Head's Up! These forums are read-only. All users and content have migrated. Please join us at community.neo4j.com.
08-09-2019 02:49 AM
Hi
consider the following query which returns 2 different paths (Starting with Catalog:catalog-1
to SalesCategory:scat-o
) as expected
MATCH (c:Catalog { catalog_id: "catalog-1" }),(s:SalesCategory { sales_category_id: "scat-o" }), p = allShortestPaths((c)-[:HAS_CATEGORY|:HAS_SUBCATEGORY*]-(s))
RETURN DISTINCT p
now, we want to add some extra logic to filter the returned paths: nodes of the returned paths should not have any relation with some other nodes (we call it HideInStore nodes), here's the query:
MATCH (c:Catalog { catalog_id: "catalog-1" }),(s:SalesCategory { sales_category_id: "scat-o" }), p = allShortestPaths((c)-[:HAS_CATEGORY|:HAS_SUBCATEGORY*]-(s))

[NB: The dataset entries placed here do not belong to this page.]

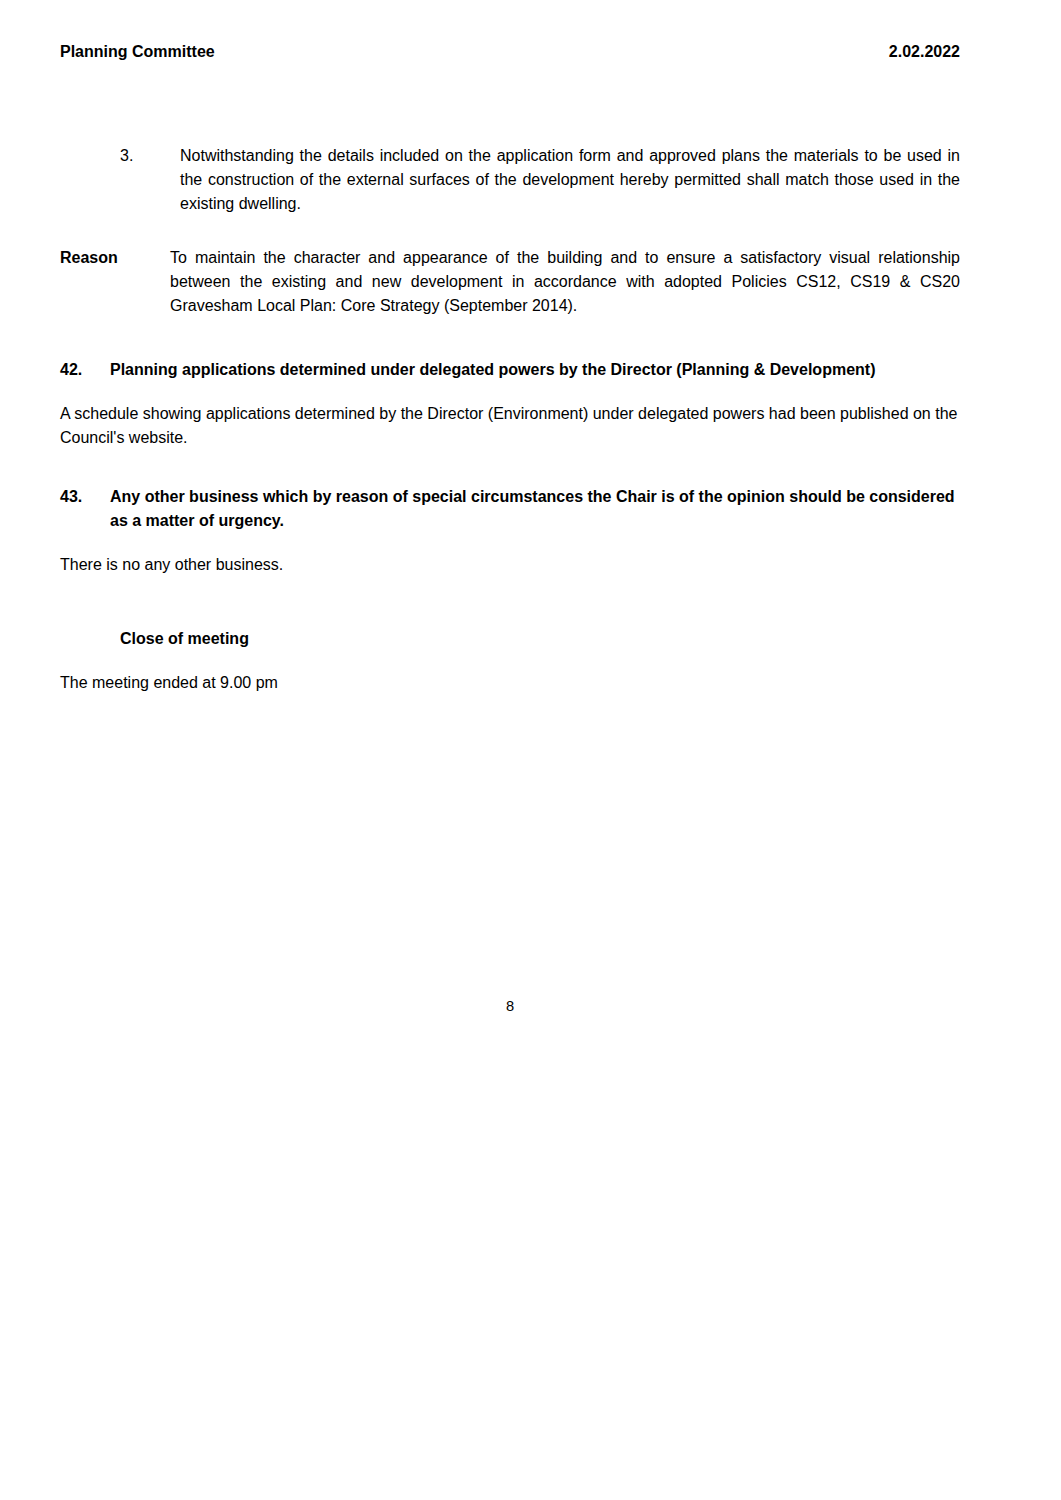Planning Committee 2.02.2022
3.
Notwithstanding the details included on the application form and approved plans the materials to be used in the construction of the external surfaces of the development hereby permitted shall match those used in the existing dwelling.
Reason
To maintain the character and appearance of the building and to ensure a satisfactory visual relationship between the existing and new development in accordance with adopted Policies CS12, CS19 & CS20 Gravesham Local Plan: Core Strategy (September 2014).
42.
Planning applications determined under delegated powers by the Director (Planning & Development)
A schedule showing applications determined by the Director (Environment) under delegated powers had been published on the Council's website.
43.
Any other business which by reason of special circumstances the Chair is of the opinion should be considered as a matter of urgency.
There is no any other business.
Close of meeting
The meeting ended at 9.00 pm
8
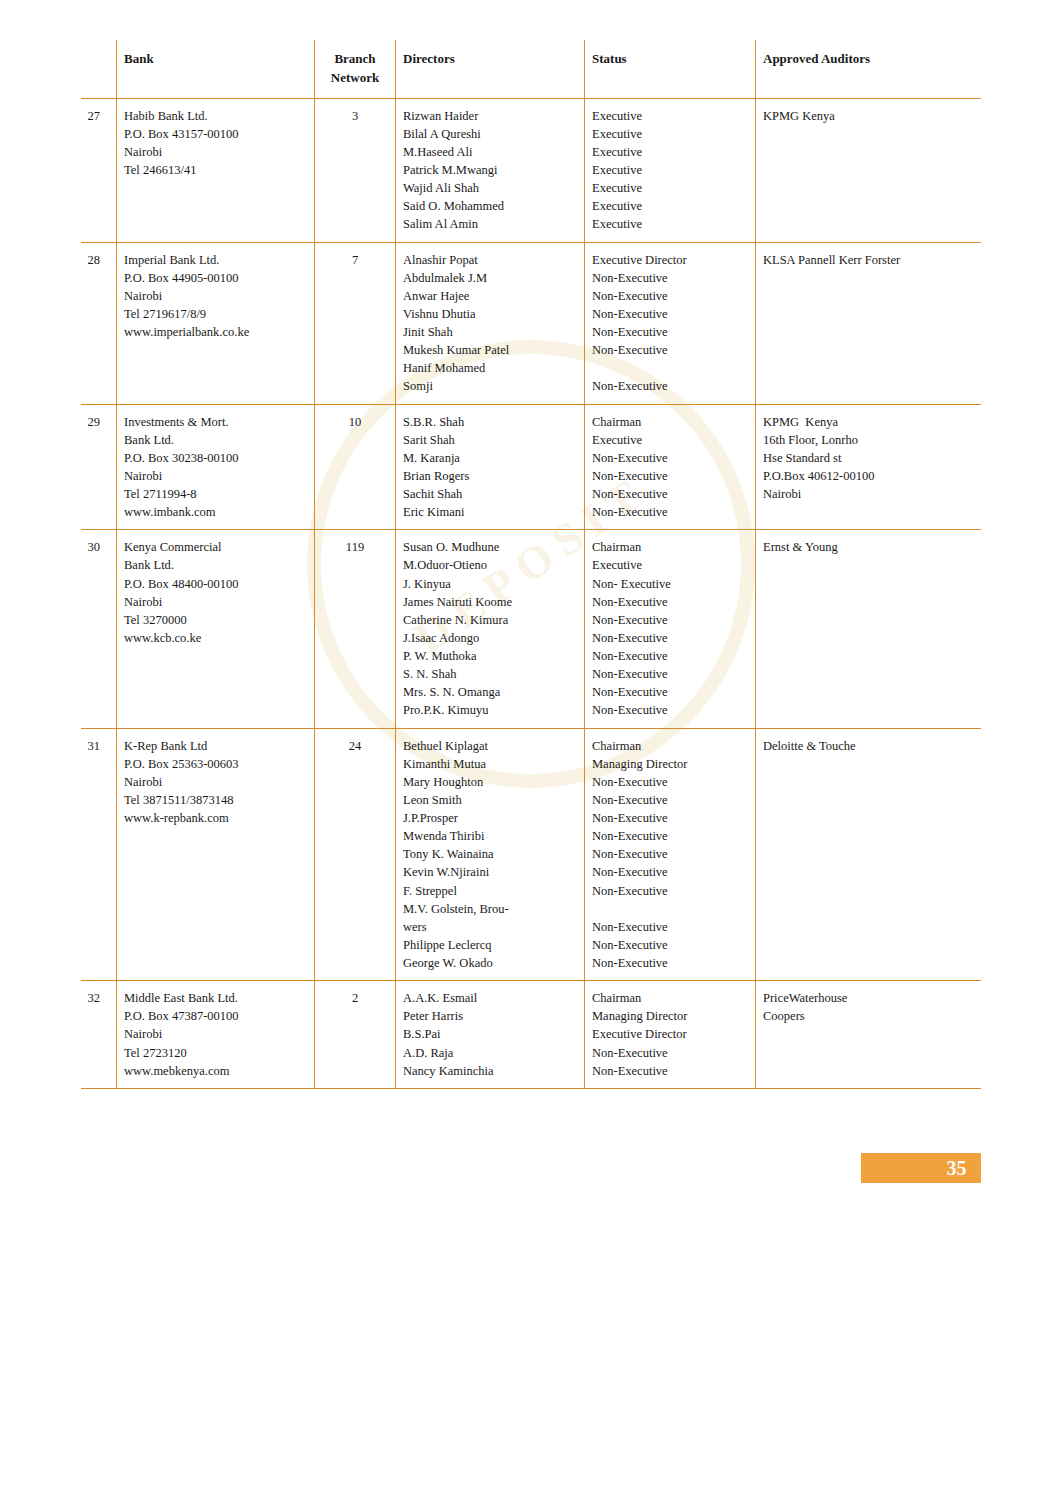| | Bank | Branch Network | Directors | Status | Approved Auditors |
| --- | --- | --- | --- | --- | --- |
| 27 | Habib Bank Ltd. P.O. Box 43157-00100 Nairobi Tel 246613/41 | 3 | Rizwan Haider Bilal A Qureshi M.Haseed Ali Patrick M.Mwangi Wajid Ali Shah Said O. Mohammed Salim Al Amin | Executive Executive Executive Executive Executive Executive Executive | KPMG Kenya |
| 28 | Imperial Bank Ltd. P.O. Box 44905-00100 Nairobi Tel 2719617/8/9 www.imperialbank.co.ke | 7 | Alnashir Popat Abdulmalek J.M Anwar Hajee Vishnu Dhutia Jinit Shah Mukesh Kumar Patel Hanif Mohamed Somji | Executive Director Non-Executive Non-Executive Non-Executive Non-Executive Non-Executive Non-Executive | KLSA Pannell Kerr Forster |
| 29 | Investments & Mort. Bank Ltd. P.O. Box 30238-00100 Nairobi Tel 2711994-8 www.imbank.com | 10 | S.B.R. Shah Sarit Shah M. Karanja Brian Rogers Sachit Shah Eric Kimani | Chairman Executive Non-Executive Non-Executive Non-Executive Non-Executive | KPMG Kenya 16th Floor, Lonrho Hse Standard st P.O.Box 40612-00100 Nairobi |
| 30 | Kenya Commercial Bank Ltd. P.O. Box 48400-00100 Nairobi Tel 3270000 www.kcb.co.ke | 119 | Susan O. Mudhune M.Oduor-Otieno J. Kinyua James Nairuti Koome Catherine N. Kimura J.Isaac Adongo P. W. Muthoka S. N. Shah Mrs. S. N. Omanga Pro.P.K. Kimuyu | Chairman Executive Non- Executive Non-Executive Non-Executive Non-Executive Non-Executive Non-Executive Non-Executive Non-Executive | Ernst & Young |
| 31 | K-Rep Bank Ltd P.O. Box 25363-00603 Nairobi Tel 3871511/3873148 www.k-repbank.com | 24 | Bethuel Kiplagat Kimanthi Mutua Mary Houghton Leon Smith J.P.Prosper Mwenda Thiribi Tony K. Wainaina Kevin W.Njiraini F. Streppel M.V. Golstein, Brou- wers Philippe Leclercq George W. Okado | Chairman Managing Director Non-Executive Non-Executive Non-Executive Non-Executive Non-Executive Non-Executive Non-Executive Non-Executive Non-Executive Non-Executive | Deloitte & Touche |
| 32 | Middle East Bank Ltd. P.O. Box 47387-00100 Nairobi Tel 2723120 www.mebkenya.com | 2 | A.A.K. Esmail Peter Harris B.S.Pai A.D. Raja Nancy Kaminchia | Chairman Managing Director Executive Director Non-Executive Non-Executive | PriceWaterhouse Coopers |
35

WITH c,s,p, ["his1","his99"] as his_values
OPTIONAL MATCH(h:HideInStore) where h.hide_in_store_id in his_values
WITH c,s,p,h
WHERE NONE (x in nodes (p) where ((x:SalesCategory)-[:HAS_CATEGORY_HIDE_IN_STORE]->(h)) )
RETURN DISTINCT p
here's the case: query works fine if it can find at least one path to return. but when there's no path to return, it will return all avaiable paths. so
I'd appreciate your review on my query. thanks.
Solved! Go to Solution.
08-12-2019 01:42 AM
Ah, I think I understand the problem.
I think you're expecting a list member check instead of an exact node check when checking if a node in the path has a path to h
.
You did an OPTIONAL MATCH to h
which resulted in two nodes...that multiplies out against your past matches, so for each path you matched previously, you'll get a row for that path where h
= his1, and another row for that path where h
= his2. In your pattern, your intent is that you don't want any node in the path to have a path matching the pattern to any h
, but that's not what your query is doing. It's evaluating it per h
. h
does not represent the collection of all nodes that matched that pattern. It represents a specific matched node per row.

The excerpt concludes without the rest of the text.